KI im Unternehmen: Wie sensible Daten unter Kontrolle bleiben

KI ist in vielen Unternehmen längst angekommen. Mitarbeiter nutzen KI für Texte, Zusammenfassungen oder Recherchen. Dabei gelangen schnell auch Informationen in einen Chat, die dort eigentlich nichts zu suchen haben, etwa Kundendaten, Angebote, Vertragsinhalte oder internes Wissen.
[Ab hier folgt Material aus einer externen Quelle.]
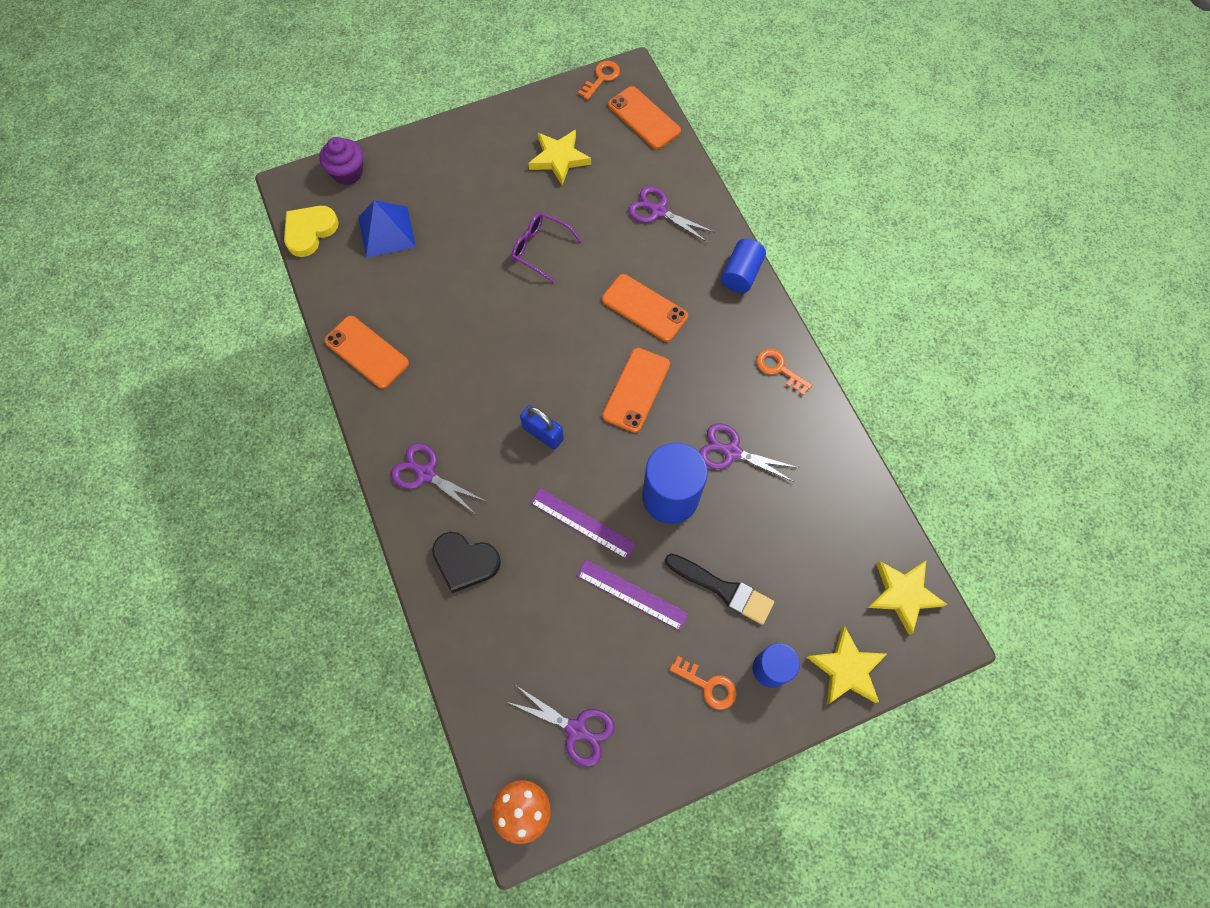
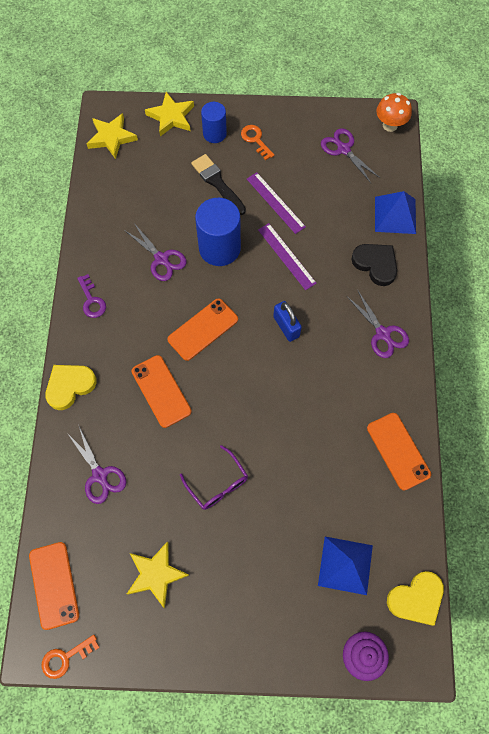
camera: 155 degrees left, 0 degrees up
(464, 649) = (395, 215): none -> blue pyramid
(741, 274) = (70, 386): blue cylinder -> yellow heart
(779, 369) = (91, 300): orange key -> purple key

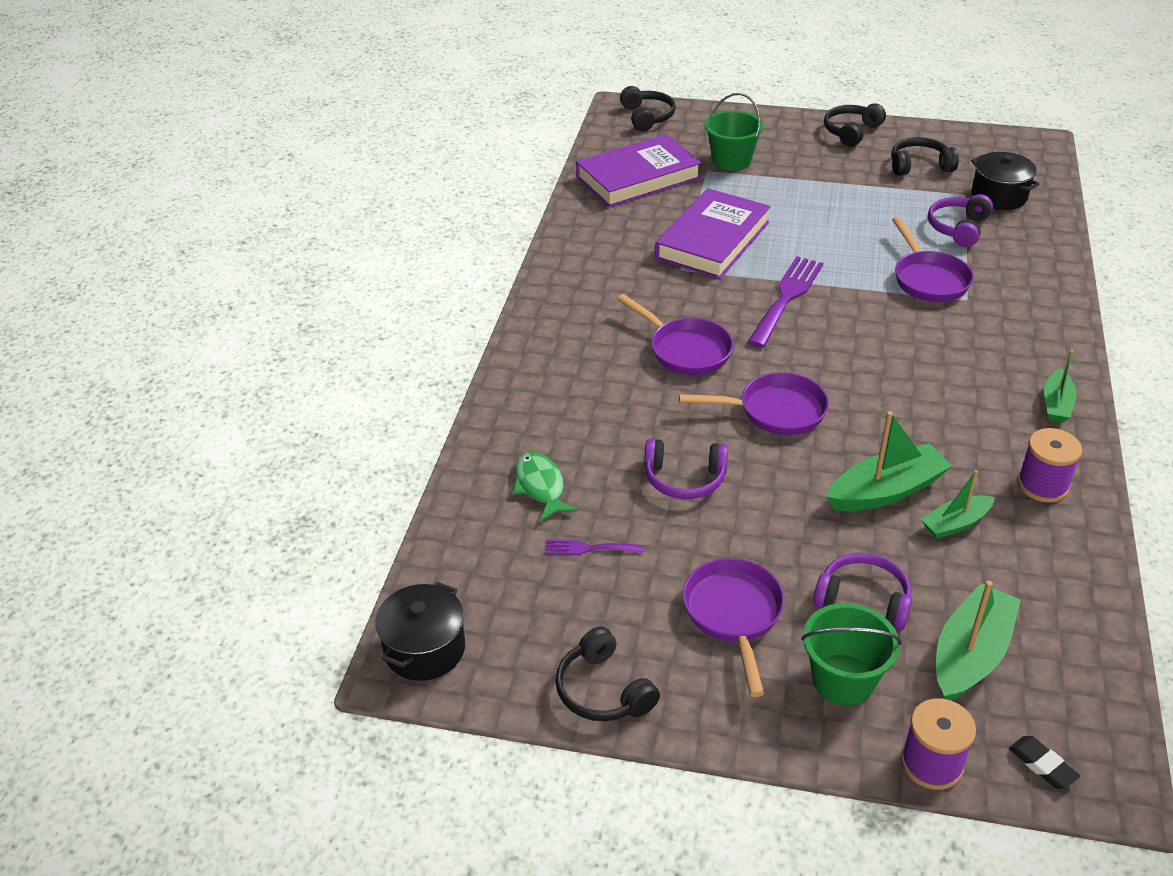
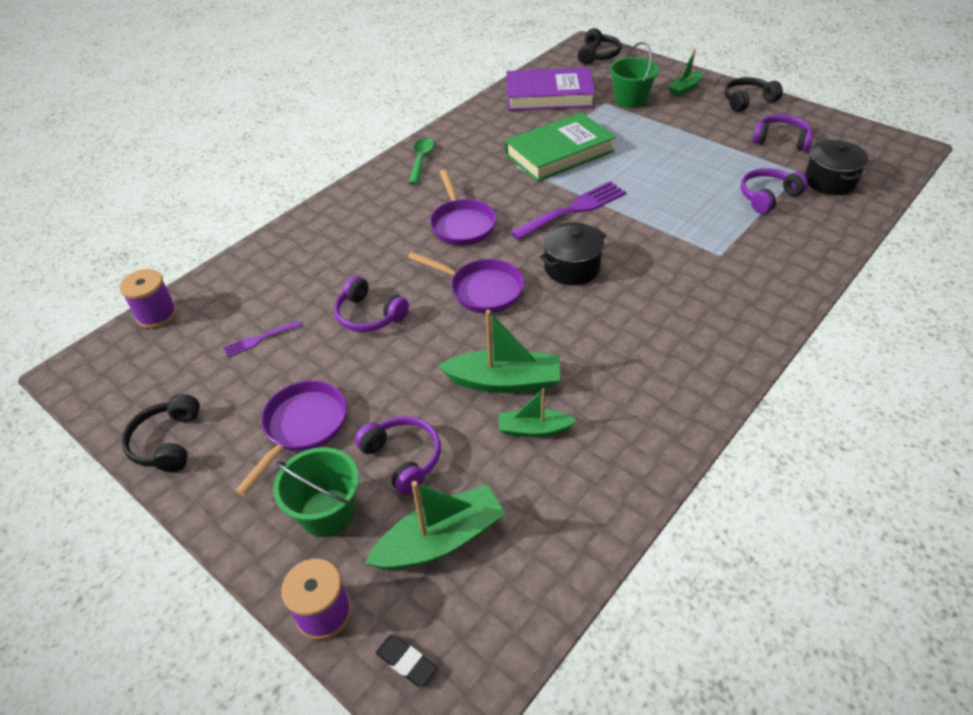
camera: 30 degrees right, 5 degrees up
(424, 649) = (98, 365): black pot -> black pot (572, 267)
(541, 487) = (273, 285): green fish -> none
(566, 293) = (421, 160): none -> green spoon
(589, 548) = (259, 339): purple fork -> purple fork turned 60 degrees counterclockwise
(713, 240) = (559, 153): purple book -> green book
(919, 166) = (781, 140): black headphones -> purple headphones
(928, 279) = (702, 229): purple pan -> none
(1042, 485) = (638, 428): purple spool -> purple spool (157, 315)
(1042, 765) = (406, 662): black eraser -> black eraser turned 45 degrees counterclockwise
(1056, 404) = (717, 365): green boat -> green boat (685, 88)

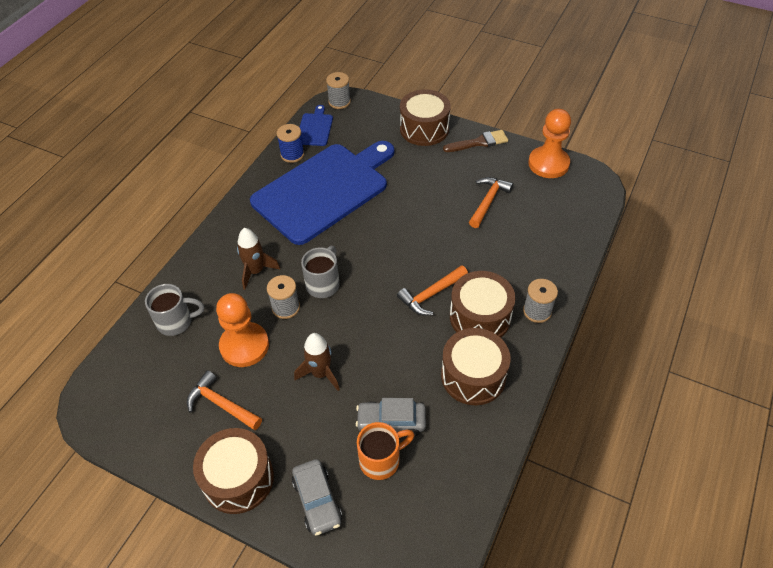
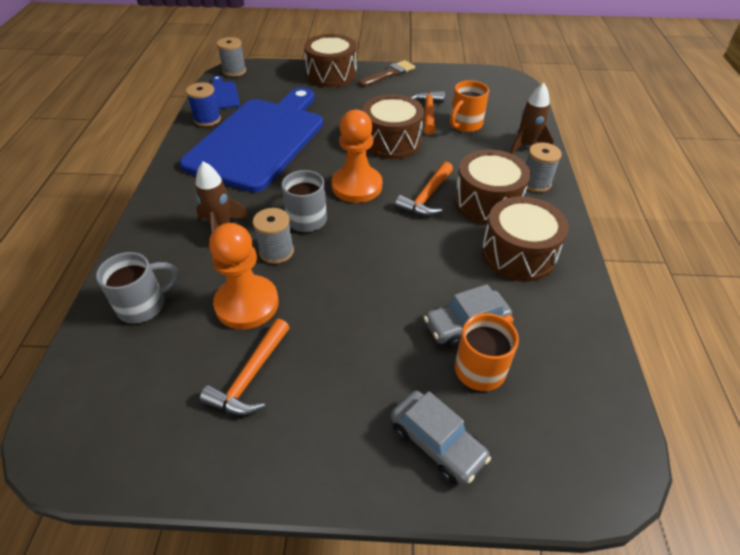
camera: 25 degrees left, 5 degrees down
(221, 404) = (250, 377): orange hammer -> orange hammer turned 75 degrees counterclockwise
(238, 479) = (320, 457): brown drum -> brown drum (391, 141)
(320, 373) = (355, 303): brown rocket -> brown rocket (526, 146)
(514, 226) = (465, 125): none -> orange mug
(548, 164) = (461, 76): orange pawn -> orange pawn (357, 186)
Die Lösung sollte nicht sein, KI grundsätzlich zu verbieten. Sinnvoller ist es, die Nutzung technisch kontrolliert zu gestalten. Ein eigener KI-Agent kann gezielt auf die Daten und Systeme zugreifen, die er für seine Aufgabe benötigt, zum Beispiel auf CRM, ERP, PIM, interne Dokumentationen oder Produktdaten. Geht etwa eine Kundenanfrage per E-Mail ein, kann der Agent das Anliegen erkennen, passende Produktinformationen heraussuchen und einen Antwortentwurf vorbereiten. Dabei muss er weder Zugriff auf sämtliche Unternehmensdaten erhalten, noch müssen alle Informationen an ein externes KI-Modell weitergegeben werden.Datensouveränität bedeutet, dass Unternehmen selbst festlegen, welche Daten intern bleiben, welche Informationen ein externes Sprachmodell erhält und wann ein Mensch eingebunden wird. So lassen sich KI-Modelle nutzen, ohne die Kontrolle über sensible Daten und Unternehmensprozesse aus der Hand zu geben. Ist diese technische und organisatorische Grundlage geschaffen, können darauf weitere KI-Anwendungen im Vertrieb, Kundenservice oder in internen Abläufen aufbauen. So entsteht eine KI-Infrastruktur, die leistungsfähig ist und zur eigenen Datenstrategie und den Anforderungen des Unternehmens passt.